** Supplied information follows **

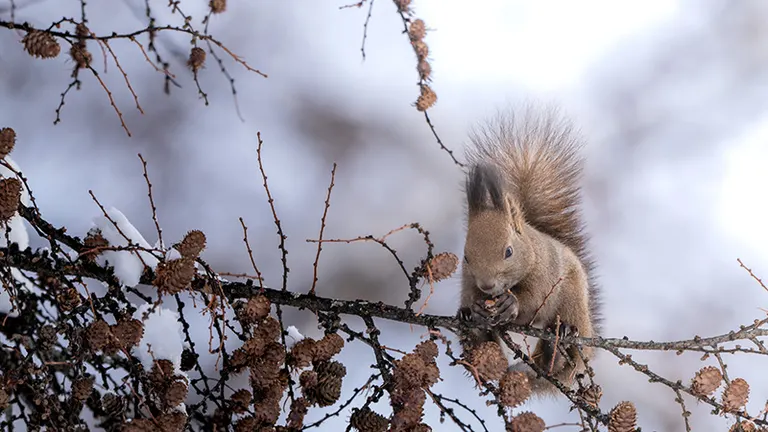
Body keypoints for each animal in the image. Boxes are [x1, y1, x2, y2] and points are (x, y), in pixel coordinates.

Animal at [456, 104, 600, 394]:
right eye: (465, 256)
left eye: (508, 252)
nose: (487, 286)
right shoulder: (467, 282)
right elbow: (470, 296)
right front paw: (474, 310)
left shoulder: (544, 275)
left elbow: (533, 299)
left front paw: (511, 304)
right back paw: (473, 328)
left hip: (574, 299)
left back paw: (563, 339)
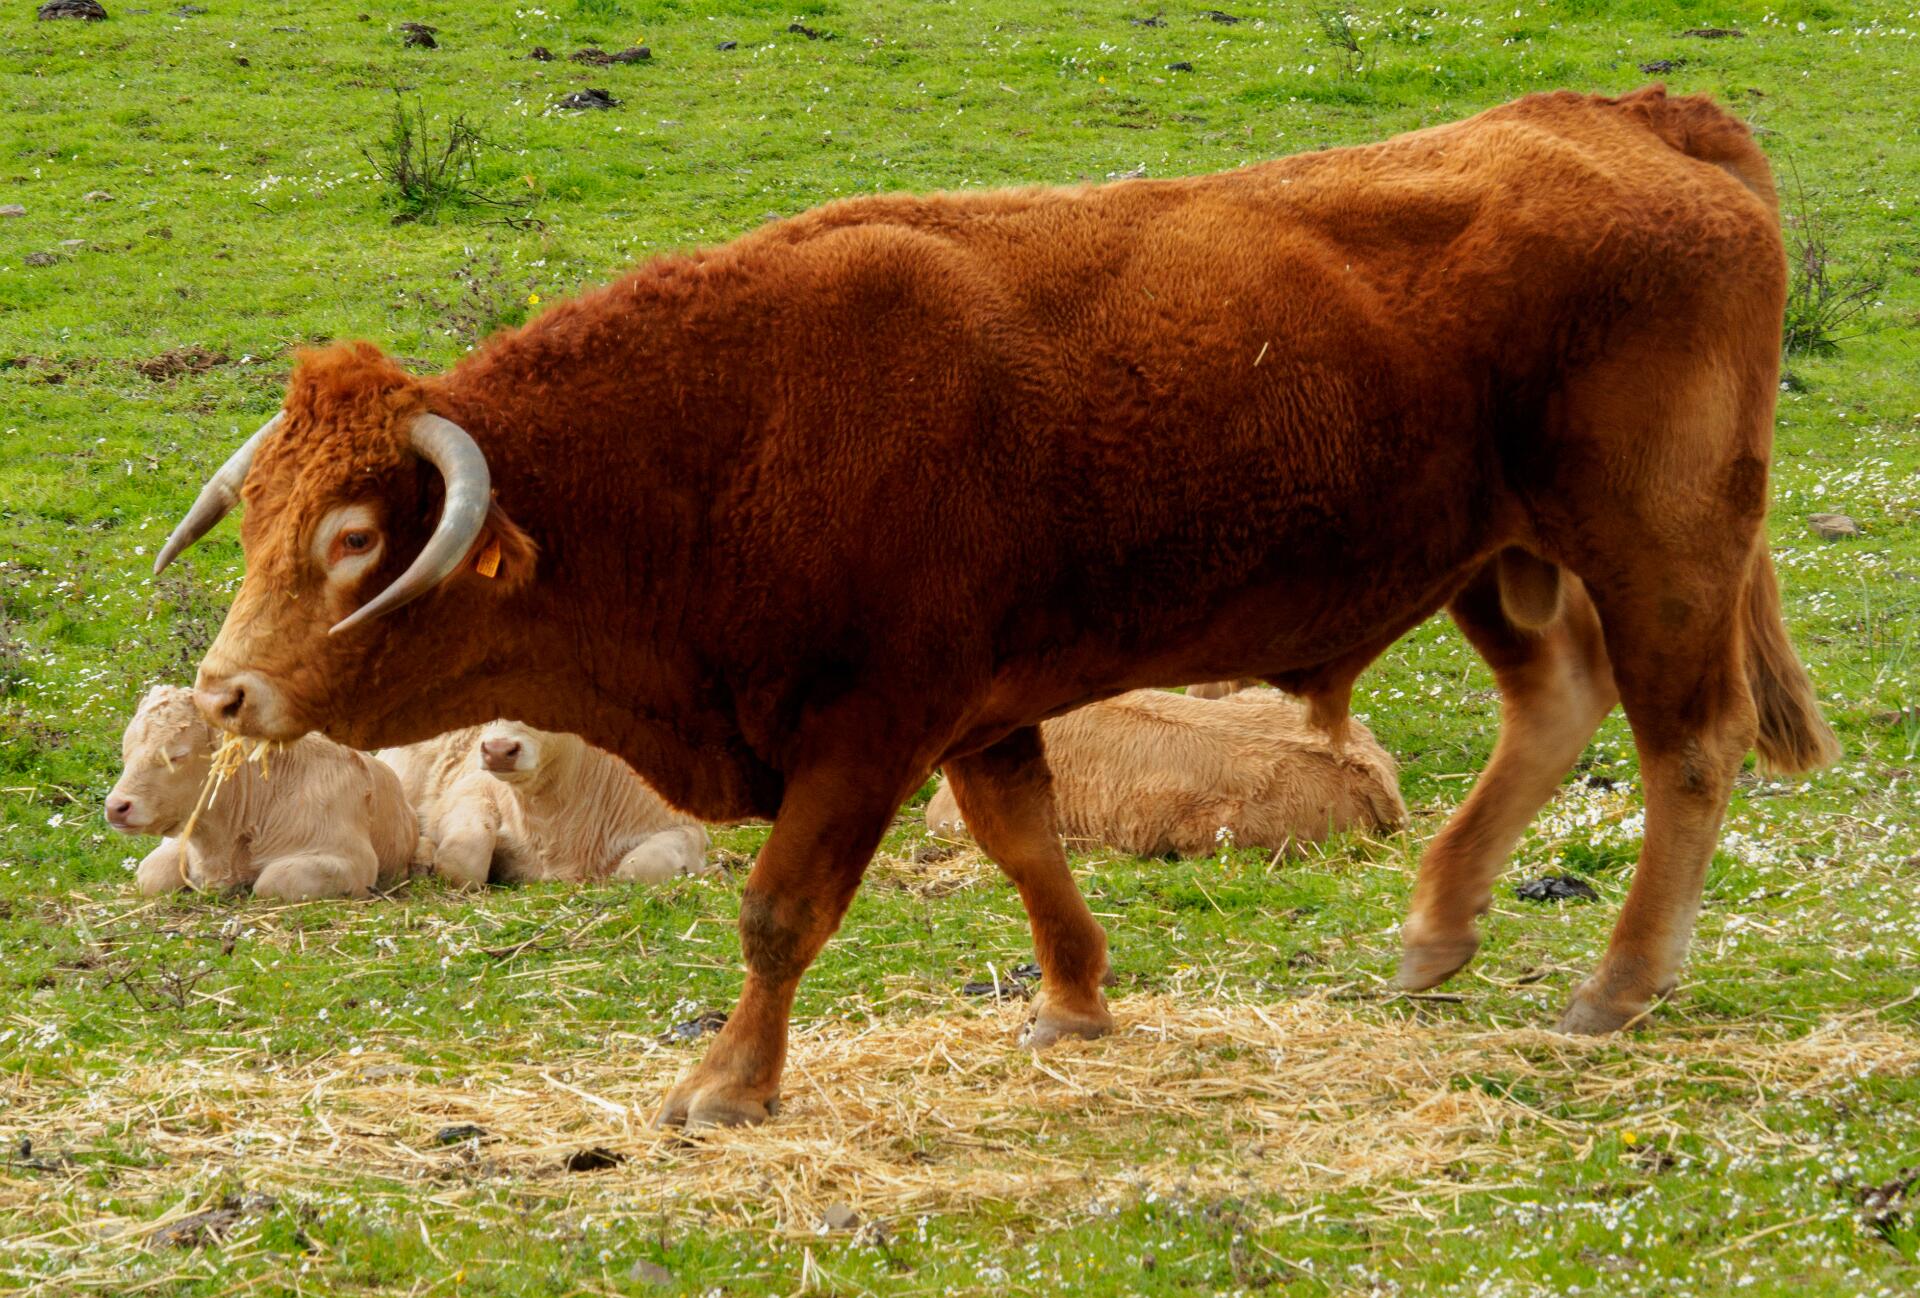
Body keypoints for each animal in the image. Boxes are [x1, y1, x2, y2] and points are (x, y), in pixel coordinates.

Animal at [106, 685, 416, 899]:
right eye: (125, 750)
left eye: (177, 755)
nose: (116, 806)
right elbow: (152, 873)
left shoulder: (352, 862)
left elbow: (271, 881)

** End of Supplied information **

Exercise aim
Could the entries above be returned verbatim, with no pictures included?

Output
Body keypoints for each animal in the image. Boxes are [x1, y1, x2, y2] and points are (x, y), in pixel coordinates.

Animal at [456, 104, 600, 394]:
right eye: (465, 256)
left eye: (508, 252)
nose: (487, 286)
right shoulder: (467, 282)
right elbow: (470, 296)
right front paw: (474, 310)
left shoulder: (544, 275)
left elbow: (533, 299)
left front paw: (511, 304)
right back paw: (473, 328)
left hip: (574, 299)
left back paw: (563, 339)
Body keypoints for each animal in the image. Boxes are [x1, y1, x2, y2] and points are (x, y), in pixel coordinates.

Animal at [106, 685, 416, 899]:
right eye: (125, 750)
left eye: (177, 755)
nose: (116, 806)
right elbow: (152, 873)
left shoulder: (352, 862)
left elbow: (271, 881)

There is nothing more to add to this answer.